Aimee Chung’s Updates

Project 3: Using Social Cognitive Career Theory to Connect Students’ Self-Efficacy Towards STEM Based Interests and Careers

Educational Theory - The Critics

Currently, the United States is experiencing a huge crisis in its education policies, affordability, and access. Education has been politicized, there continues to be inadequate funding and access to quality education in many school districts, and higher education costs, especially in post-secondary studies have skyrocketed beyond the means of many young people. 

There needs to be more reform done in encouraging students to move into STEM programs and from there into long-term supportive and invested STEM careers. STEM education “has become strategically important in the global economy because of countries’ current and future economic and innovation success depends on the size of their STEM-literate workforce” (Sahin & Waxman, 2021).

FIGURE 1. Model of Career Self-Management as applied to career planning behavior. Adapted from Lent and Brown (2013).

Hence, many studies that looked at the SCCT (Social Cognitive Career Framework)  as it relates to STEM motivation have found “significantly high correlation between psychological variables such as self-efficiency, self-esteem, outcome expectations, and interest and high school students’ educational and/or vocational aspirations” (Sahin & Waxman, 2021).

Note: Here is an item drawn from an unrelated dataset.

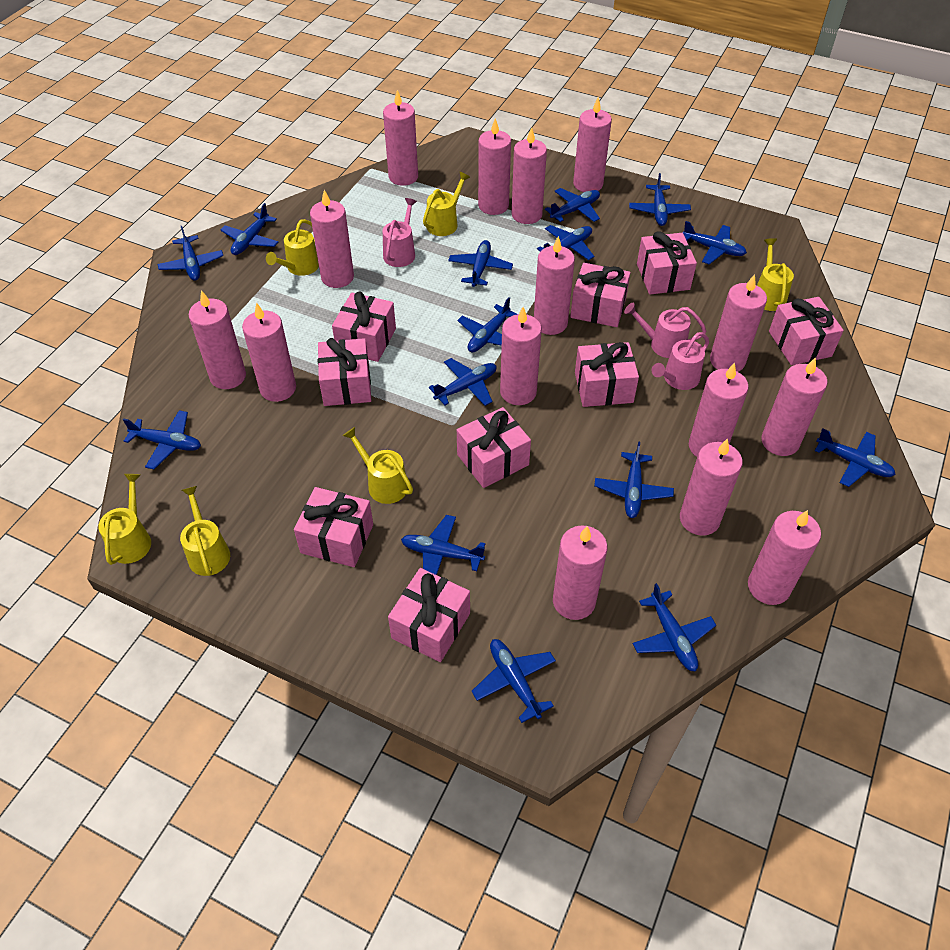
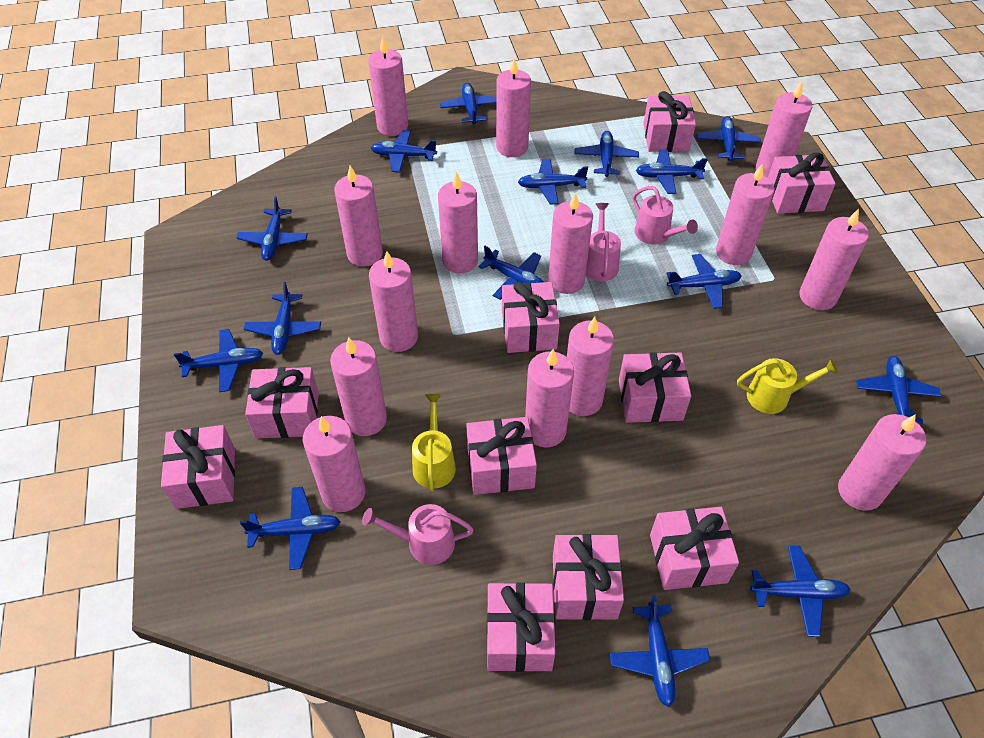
pink candle: 15 -> 14
pink gift: 9 -> 10
yellow watering can: 6 -> 2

Lent et al. (2006) define self-efficacy as an “individual’s personal beliefs about his or her capabilities to perform particular behaviours or courses of action”. Students that were shown to have set personal goals and expectations around specific STEM area outcomes they hoped to achieve were shown to have more self-efficacy and likely be more successful in those areas.

What has not been looked at more closely is psychological and emotional factors that also affect student motivation and self-efficacy. Although the theory points out ot correlational data with student self-esteem, goal expectations and individual interest towards STEM field or careers, more research also needs to be done towards the challenges that students face. These present day factors include societal pressures, socio-economic status, individual learning environments, learning challenges/disabilities, cultural and ethnic expectations for females, as other factors that would affect the efficacy of the framework.

Students who come from more priviledged backgrounds would have an impact on the access to technologies and programs around STEM, and would also have parents that have gone through STEM or are able to guide them into appropriate programs of interest, compared to students from minority groups and lesser social economic stable backgrounds, who would lack such opportunities and access to technology. 

For students, even individual personality traits can make them more inclined to be successful, with students showing having more curiosity, more resilience, more patience to problem solve, more self management and coping skills to solve difficult problems as ones more likely to succeed in the STEM fields.

There also needs to be more work to see if this is the only relevant framework or if there are alternate, more suitable frameworks that would help to predict learner motivation and future success in the STEM field. It can be difficult to measure motivation, versus measuring things that are more quantitative such as school grades in math and science courses, which may also work as strong predictors to success in future STEM studies and careers. 

References

Lent, R.W., & Brown, S.D. (2006). Integrating person and situation perspectives on work satisfaction. Journal of Vocational Behaviour, 69, 236-247. http://dx.doi.org/10.1016/j.jvb.2006.02.006

Lent, R. W., Brown, S. D. (2013). Social cognitive model of career self-management: toward a unifying view of adaptive career behavior across the life span. Journal of Counselling Psychology, 60, 557–568. doi: 10.1037/a0033446

Sahin, A., & Waxman, H. C. (2021). Factors Affecting High School Students’ Stem Career Interest: Findings from A 4-Year Study. Journal of STEM Education: Innovations & Research, 22(3), 46–60.